### [How to complete this task]
Please repeat the lines below exactly. Begin with the line containing "M435 870C439 872" and go on through the line containing "M265 419 267".

### [Material to process]
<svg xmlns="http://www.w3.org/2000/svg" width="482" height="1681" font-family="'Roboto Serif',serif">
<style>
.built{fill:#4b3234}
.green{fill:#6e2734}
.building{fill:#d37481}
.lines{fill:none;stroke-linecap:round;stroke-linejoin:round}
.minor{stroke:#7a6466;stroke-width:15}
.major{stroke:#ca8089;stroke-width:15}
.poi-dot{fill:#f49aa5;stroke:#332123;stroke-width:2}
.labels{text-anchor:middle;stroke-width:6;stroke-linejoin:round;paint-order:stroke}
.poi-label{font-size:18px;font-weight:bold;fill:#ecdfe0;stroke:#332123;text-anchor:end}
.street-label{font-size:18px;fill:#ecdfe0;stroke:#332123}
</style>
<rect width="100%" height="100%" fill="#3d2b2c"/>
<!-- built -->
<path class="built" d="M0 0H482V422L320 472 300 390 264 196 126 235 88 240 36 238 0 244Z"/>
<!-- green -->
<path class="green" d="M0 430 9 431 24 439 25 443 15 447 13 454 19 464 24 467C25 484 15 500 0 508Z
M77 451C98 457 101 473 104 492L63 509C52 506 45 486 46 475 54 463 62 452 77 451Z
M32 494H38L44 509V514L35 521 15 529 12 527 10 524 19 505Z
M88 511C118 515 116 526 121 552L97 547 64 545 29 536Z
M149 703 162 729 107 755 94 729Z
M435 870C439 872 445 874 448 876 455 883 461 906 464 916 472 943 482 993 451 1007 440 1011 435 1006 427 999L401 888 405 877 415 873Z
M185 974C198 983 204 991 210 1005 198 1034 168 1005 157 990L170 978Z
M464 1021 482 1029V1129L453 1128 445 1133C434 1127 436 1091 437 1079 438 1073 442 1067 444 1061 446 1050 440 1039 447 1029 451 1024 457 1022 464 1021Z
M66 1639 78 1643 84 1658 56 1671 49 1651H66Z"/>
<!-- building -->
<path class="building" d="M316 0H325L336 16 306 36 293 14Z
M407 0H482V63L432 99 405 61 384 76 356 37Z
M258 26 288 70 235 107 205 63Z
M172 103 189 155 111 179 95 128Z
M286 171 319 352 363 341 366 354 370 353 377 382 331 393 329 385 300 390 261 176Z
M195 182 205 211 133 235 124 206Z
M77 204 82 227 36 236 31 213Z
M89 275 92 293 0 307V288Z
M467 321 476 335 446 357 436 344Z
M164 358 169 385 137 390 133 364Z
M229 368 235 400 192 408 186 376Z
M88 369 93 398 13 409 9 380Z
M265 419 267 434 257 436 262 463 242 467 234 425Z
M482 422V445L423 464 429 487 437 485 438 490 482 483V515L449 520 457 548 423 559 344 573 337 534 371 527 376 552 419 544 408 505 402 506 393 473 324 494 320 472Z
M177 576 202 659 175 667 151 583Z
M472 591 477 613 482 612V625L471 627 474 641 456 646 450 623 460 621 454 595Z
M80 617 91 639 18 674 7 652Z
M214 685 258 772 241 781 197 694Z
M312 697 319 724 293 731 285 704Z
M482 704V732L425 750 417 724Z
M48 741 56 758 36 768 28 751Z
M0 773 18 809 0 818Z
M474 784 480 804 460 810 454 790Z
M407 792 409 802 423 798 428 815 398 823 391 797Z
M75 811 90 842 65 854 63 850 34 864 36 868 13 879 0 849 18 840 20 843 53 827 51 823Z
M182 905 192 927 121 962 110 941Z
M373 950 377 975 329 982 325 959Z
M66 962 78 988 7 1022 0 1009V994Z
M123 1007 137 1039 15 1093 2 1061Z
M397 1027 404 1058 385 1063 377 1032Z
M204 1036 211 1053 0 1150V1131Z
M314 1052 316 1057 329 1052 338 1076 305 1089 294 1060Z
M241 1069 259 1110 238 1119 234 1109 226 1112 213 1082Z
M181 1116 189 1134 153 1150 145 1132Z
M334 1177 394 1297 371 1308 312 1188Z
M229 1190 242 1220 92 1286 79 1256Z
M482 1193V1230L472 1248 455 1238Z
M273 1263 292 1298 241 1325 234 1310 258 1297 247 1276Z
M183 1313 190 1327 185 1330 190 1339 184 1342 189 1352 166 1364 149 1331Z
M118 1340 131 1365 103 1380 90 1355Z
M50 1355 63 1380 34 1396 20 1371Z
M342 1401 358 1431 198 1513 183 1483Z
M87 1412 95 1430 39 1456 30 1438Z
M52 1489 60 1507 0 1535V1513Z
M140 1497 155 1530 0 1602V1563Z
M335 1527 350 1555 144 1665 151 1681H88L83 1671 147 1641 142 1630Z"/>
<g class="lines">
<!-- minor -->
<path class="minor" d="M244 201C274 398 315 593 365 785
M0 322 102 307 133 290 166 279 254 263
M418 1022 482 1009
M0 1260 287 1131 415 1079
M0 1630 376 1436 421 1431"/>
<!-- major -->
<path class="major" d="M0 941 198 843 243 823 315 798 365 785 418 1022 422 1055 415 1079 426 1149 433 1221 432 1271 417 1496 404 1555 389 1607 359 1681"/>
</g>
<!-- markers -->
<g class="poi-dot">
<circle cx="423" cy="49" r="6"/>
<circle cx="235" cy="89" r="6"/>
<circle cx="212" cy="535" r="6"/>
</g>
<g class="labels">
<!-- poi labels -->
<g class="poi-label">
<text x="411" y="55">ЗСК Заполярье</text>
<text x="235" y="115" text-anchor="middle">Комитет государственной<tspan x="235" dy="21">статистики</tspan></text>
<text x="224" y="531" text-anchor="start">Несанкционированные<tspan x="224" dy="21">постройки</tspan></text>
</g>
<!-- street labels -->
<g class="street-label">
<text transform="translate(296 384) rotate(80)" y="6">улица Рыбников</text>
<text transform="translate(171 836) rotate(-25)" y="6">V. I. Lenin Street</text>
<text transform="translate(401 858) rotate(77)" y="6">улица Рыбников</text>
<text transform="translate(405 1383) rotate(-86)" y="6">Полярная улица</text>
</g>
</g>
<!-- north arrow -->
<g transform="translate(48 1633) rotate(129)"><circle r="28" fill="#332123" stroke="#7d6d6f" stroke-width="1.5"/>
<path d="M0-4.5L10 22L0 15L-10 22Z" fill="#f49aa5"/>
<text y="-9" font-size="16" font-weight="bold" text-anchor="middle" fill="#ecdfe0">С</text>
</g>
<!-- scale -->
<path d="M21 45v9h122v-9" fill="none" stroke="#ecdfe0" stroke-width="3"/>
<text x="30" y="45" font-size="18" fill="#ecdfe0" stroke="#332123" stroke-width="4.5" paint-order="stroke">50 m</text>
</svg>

### [Task answer]
M435 870C439 872 445 874 448 876 455 883 461 906 464 916 472 943 482 993 451 1007 440 1011 435 1006 427 999L401 888 405 877 415 873Z
M185 974C198 983 204 991 210 1005 198 1034 168 1005 157 990L170 978Z
M464 1021 482 1029V1129L453 1128 445 1133C434 1127 436 1091 437 1079 438 1073 442 1067 444 1061 446 1050 440 1039 447 1029 451 1024 457 1022 464 1021Z
M66 1639 78 1643 84 1658 56 1671 49 1651H66Z"/>
<!-- building -->
<path class="building" d="M316 0H325L336 16 306 36 293 14Z
M407 0H482V63L432 99 405 61 384 76 356 37Z
M258 26 288 70 235 107 205 63Z
M172 103 189 155 111 179 95 128Z
M286 171 319 352 363 341 366 354 370 353 377 382 331 393 329 385 300 390 261 176Z
M195 182 205 211 133 235 124 206Z
M77 204 82 227 36 236 31 213Z
M89 275 92 293 0 307V288Z
M467 321 476 335 446 357 436 344Z
M164 358 169 385 137 390 133 364Z
M229 368 235 400 192 408 186 376Z
M88 369 93 398 13 409 9 380Z
M265 419 267 434 257 436 262 463 242 467 234 425Z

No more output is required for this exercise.